老陈清了清嗓子,又继续说道:“而邓尼茨正是那个计划的直接负责人,前苏联解体之后,大概在一九九二年期间,曾公布过一批二战时期缴获的德军密档,其中一份呈递给希特勒的秘密文件中提到过这样一件事,据说三十年代末期,那时纳粹正值鼎盛阶段,他派了德国最精锐的海军部队,先后数次秘密前往中东地区,执行一个代号为“猎狼”的特别行动,谁也不知道他们在找什么,也没人知道他们的真实目地,不过他并不太走运,派出去的人马,十个人中只有一个活着回来了,但世上没有不透风的墙,这个计划很快便被苏联人知道了,于是他们才能运用谍报网络截获那批资料,只是最终他们也是竹篮打水一场空。”
“三哥,老陈头说的都是真的吗?”梦露语焉不详的问道。
这时,邵文熙还没来得及张开嘴,却被大厅深处传来的一种奇怪的闷响打断,众人的视线立刻被吸引了,话说这声响有些不同寻常,伊始还是非常轻微,尔后逐渐开始明朗起来,断断续续由远至近,霎时传遍了大厅内外。

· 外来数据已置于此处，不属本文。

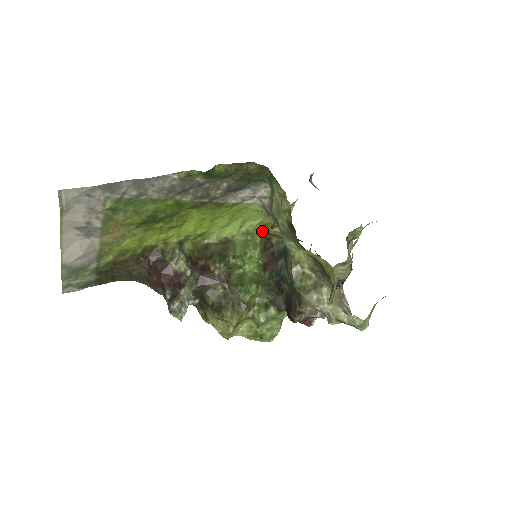
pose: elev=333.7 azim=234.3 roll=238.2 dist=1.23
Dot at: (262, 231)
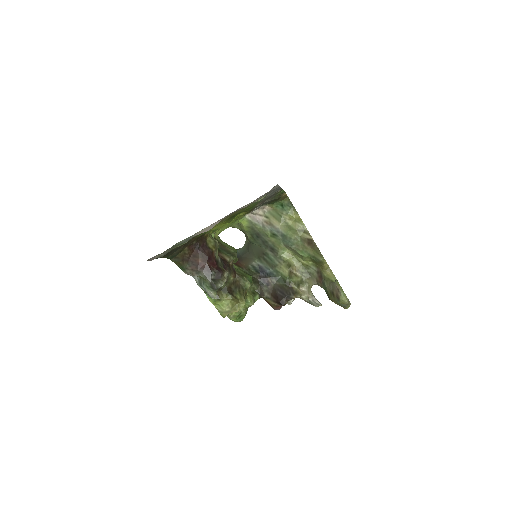
Dot at: occluded
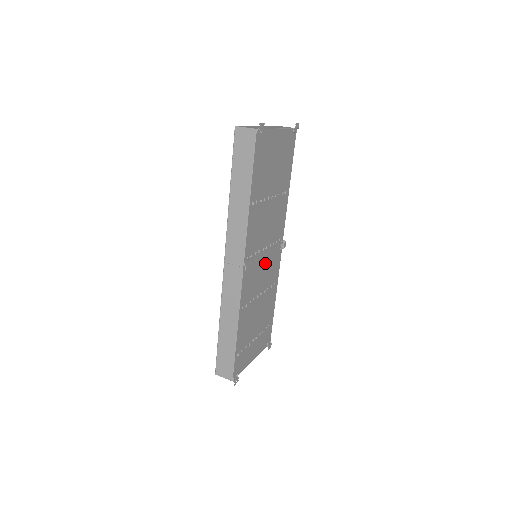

那声音怎么形容好呢?既像是齿轮转动的机械声,又像是有人用刀在割绳子,总之那种感觉非常糟心,也许是出于自我保护的本能意识,我感觉到了危险迫近,不由得心里一沉,随着那声响愈渐靠近,一时间众人皆毛骨悚然,鸡皮鹤立,顿时气氛显得异常紧张,而我手里则死命的攥紧了那把大马士革钢刀,仿佛攥着的不是一把普通的小刀,而是生存下来的希望,后来回想起来觉得甚是好笑,倘若真遇到危险,又岂是一把水果刀能够降服的。
此时,由于紧张过度,我感到脑门上渗出了冷汗,却极力镇定下来,仍不忘观察了周遭的情况,发现情况真是糟透了,因为邵文熙站在我右侧,距离我最近,左侧隔着两米开外是梦露,而这两人恰巧都是最靠不住的死敌,想来求人不如求己,尽管生死由天,但不论如何我也要放手一搏,情急之中,我暗自捏了把汗,心道:这世上哪儿来什么牛鬼蛇神,哪怕真有妖魔鬼怪,大不了同归于尽。